Each entry needs to be repeated exactly, with nothing added or removed.

····················

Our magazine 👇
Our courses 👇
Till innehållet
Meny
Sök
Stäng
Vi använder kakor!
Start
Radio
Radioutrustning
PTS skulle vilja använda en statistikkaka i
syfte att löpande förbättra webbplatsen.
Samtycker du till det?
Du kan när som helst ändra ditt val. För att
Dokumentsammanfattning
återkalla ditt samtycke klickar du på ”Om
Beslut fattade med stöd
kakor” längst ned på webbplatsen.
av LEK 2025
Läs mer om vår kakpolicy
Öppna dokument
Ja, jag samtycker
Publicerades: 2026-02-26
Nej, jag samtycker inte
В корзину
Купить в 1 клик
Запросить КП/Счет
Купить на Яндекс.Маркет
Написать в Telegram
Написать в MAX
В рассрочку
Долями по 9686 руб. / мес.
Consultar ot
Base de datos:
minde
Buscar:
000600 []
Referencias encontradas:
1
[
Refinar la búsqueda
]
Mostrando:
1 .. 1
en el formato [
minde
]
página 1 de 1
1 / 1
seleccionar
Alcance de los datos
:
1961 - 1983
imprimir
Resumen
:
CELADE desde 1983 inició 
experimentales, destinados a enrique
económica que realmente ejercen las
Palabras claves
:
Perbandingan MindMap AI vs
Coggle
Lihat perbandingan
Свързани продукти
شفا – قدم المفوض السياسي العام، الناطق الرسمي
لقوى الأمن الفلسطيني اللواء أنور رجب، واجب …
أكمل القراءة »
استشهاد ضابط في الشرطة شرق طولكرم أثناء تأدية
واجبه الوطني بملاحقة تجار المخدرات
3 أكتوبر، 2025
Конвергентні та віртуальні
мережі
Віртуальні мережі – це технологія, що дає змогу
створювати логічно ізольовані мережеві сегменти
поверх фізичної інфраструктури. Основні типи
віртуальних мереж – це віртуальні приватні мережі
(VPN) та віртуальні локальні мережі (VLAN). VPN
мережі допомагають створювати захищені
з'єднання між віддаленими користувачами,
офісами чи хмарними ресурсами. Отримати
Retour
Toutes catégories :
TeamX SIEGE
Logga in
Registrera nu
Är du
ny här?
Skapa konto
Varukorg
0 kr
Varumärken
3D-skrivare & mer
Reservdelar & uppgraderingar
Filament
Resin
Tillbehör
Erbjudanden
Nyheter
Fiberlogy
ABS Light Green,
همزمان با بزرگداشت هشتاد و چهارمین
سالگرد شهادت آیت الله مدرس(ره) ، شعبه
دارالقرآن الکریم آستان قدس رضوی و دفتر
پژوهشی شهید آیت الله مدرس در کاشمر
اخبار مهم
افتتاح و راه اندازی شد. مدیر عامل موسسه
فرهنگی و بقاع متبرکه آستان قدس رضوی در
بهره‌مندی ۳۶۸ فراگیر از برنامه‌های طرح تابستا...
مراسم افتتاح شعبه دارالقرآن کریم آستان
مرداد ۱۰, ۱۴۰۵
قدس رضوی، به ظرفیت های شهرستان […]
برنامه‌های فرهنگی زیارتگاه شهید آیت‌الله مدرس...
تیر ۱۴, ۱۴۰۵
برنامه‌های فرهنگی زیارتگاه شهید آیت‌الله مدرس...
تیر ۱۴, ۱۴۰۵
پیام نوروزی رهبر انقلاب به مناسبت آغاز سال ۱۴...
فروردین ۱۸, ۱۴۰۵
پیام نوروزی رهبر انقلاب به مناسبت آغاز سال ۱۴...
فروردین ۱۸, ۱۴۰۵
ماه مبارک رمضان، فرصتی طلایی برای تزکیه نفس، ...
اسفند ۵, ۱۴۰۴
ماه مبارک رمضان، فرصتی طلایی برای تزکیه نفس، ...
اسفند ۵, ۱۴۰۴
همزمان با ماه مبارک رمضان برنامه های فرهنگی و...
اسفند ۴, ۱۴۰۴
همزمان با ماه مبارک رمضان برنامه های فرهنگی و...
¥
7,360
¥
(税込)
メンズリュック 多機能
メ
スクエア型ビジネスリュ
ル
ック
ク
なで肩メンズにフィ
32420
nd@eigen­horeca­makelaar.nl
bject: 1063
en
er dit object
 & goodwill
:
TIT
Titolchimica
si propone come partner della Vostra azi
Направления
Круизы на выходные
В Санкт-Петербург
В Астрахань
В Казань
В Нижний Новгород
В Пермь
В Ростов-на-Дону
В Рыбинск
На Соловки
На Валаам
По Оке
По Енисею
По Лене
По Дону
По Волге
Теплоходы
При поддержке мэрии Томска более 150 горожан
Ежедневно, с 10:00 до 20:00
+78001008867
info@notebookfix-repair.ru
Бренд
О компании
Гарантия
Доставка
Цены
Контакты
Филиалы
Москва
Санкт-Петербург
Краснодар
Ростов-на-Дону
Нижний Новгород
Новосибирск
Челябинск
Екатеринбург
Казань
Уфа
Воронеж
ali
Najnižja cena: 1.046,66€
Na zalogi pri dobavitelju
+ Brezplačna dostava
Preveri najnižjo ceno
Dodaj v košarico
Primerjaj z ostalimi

····················

PROBLEM SOLUTION:
Our magazine 👇
Our courses 👇
Till innehållet
Meny
Sök
Stäng
Vi använder kakor!
Start
Radio
Radioutrustning
PTS skulle vilja använda en statistikkaka i
syfte att löpande förbättra webbplatsen.
Samtycker du till det?
Du kan när som helst ändra ditt val. För att
Dokumentsammanfattning
återkalla ditt samtycke klickar du på ”Om
Beslut fattade med stöd
kakor” längst ned på webbplatsen.
av LEK 2025
Läs mer om vår kakpolicy
Öppna dokument
Ja, jag samtycker
Publicerades: 2026-02-26
Nej, jag samtycker inte
В корзину
Купить в 1 клик
Запросить КП/Счет
Купить на Яндекс.Маркет
Написать в Telegram
Написать в MAX
В рассрочку
Долями по 9686 руб. / мес.
Consultar ot
Base de datos:
minde
Buscar:
000600 []
Referencias encontradas:
1
[
Refinar la búsqueda
]
Mostrando:
1 .. 1
en el formato [
minde
]
página 1 de 1
1 / 1
seleccionar
Alcance de los datos
:
1961 - 1983
imprimir
Resumen
:
CELADE desde 1983 inició 
experimentales, destinados a enrique
económica que realmente ejercen las
Palabras claves
:
Perbandingan MindMap AI vs
Coggle
Lihat perbandingan
Свързани продукти
شفا – قدم المفوض السياسي العام، الناطق الرسمي
لقوى الأمن الفلسطيني اللواء أنور رجب، واجب …
أكمل القراءة »
استشهاد ضابط في الشرطة شرق طولكرم أثناء تأدية
واجبه الوطني بملاحقة تجار المخدرات
3 أكتوبر، 2025
Конвергентні та віртуальні
мережі
Віртуальні мережі – це технологія, що дає змогу
створювати логічно ізольовані мережеві сегменти
поверх фізичної інфраструктури. Основні типи
віртуальних мереж – це віртуальні приватні мережі
(VPN) та віртуальні локальні мережі (VLAN). VPN
мережі допомагають створювати захищені
з'єднання між віддаленими користувачами,
офісами чи хмарними ресурсами. Отримати
Retour
Toutes catégories :
TeamX SIEGE
Logga in
Registrera nu
Är du
ny här?
Skapa konto
Varukorg
0 kr
Varumärken
3D-skrivare & mer
Reservdelar & uppgraderingar
Filament
Resin
Tillbehör
Erbjudanden
Nyheter
Fiberlogy
ABS Light Green,
همزمان با بزرگداشت هشتاد و چهارمین
سالگرد شهادت آیت الله مدرس(ره) ، شعبه
دارالقرآن الکریم آستان قدس رضوی و دفتر
پژوهشی شهید آیت الله مدرس در کاشمر
اخبار مهم
افتتاح و راه اندازی شد. مدیر عامل موسسه
فرهنگی و بقاع متبرکه آستان قدس رضوی در
بهره‌مندی ۳۶۸ فراگیر از برنامه‌های طرح تابستا...
مراسم افتتاح شعبه دارالقرآن کریم آستان
مرداد ۱۰, ۱۴۰۵
قدس رضوی، به ظرفیت های شهرستان […]
برنامه‌های فرهنگی زیارتگاه شهید آیت‌الله مدرس...
تیر ۱۴, ۱۴۰۵
برنامه‌های فرهنگی زیارتگاه شهید آیت‌الله مدرس...
تیر ۱۴, ۱۴۰۵
پیام نوروزی رهبر انقلاب به مناسبت آغاز سال ۱۴...
فروردین ۱۸, ۱۴۰۵
پیام نوروزی رهبر انقلاب به مناسبت آغاز سال ۱۴...
فروردین ۱۸, ۱۴۰۵
ماه مبارک رمضان، فرصتی طلایی برای تزکیه نفس، ...
اسفند ۵, ۱۴۰۴
ماه مبارک رمضان، فرصتی طلایی برای تزکیه نفس، ...
اسفند ۵, ۱۴۰۴
همزمان با ماه مبارک رمضان برنامه های فرهنگی و...
اسفند ۴, ۱۴۰۴
همزمان با ماه مبارک رمضان برنامه های فرهنگی و...
¥
7,360
¥
(税込)
メンズリュック 多機能
メ
スクエア型ビジネスリュ
ル
ック
ク
なで肩メンズにフィ
32420
nd@eigen­horeca­makelaar.nl
bject: 1063
en
er dit object
 & goodwill
:
TIT
Titolchimica
si propone come partner della Vostra azi
Направления
Круизы на выходные
В Санкт-Петербург
В Астрахань
В Казань
В Нижний Новгород
В Пермь
В Ростов-на-Дону
В Рыбинск
На Соловки
На Валаам
По Оке
По Енисею
По Лене
По Дону
По Волге
Теплоходы
При поддержке мэрии Томска более 150 горожан
Ежедневно, с 10:00 до 20:00
+78001008867
info@notebookfix-repair.ru
Бренд
О компании
Гарантия
Доставка
Цены
Контакты
Филиалы
Москва
Санкт-Петербург
Краснодар
Ростов-на-Дону
Нижний Новгород
Новосибирск
Челябинск
Екатеринбург
Казань
Уфа
Воронеж
ali
Najnižja cena: 1.046,66€
Na zalogi pri dobavitelju
+ Brezplačna dostava
Preveri najnižjo ceno
Dodaj v košarico
Primerjaj z ostalimi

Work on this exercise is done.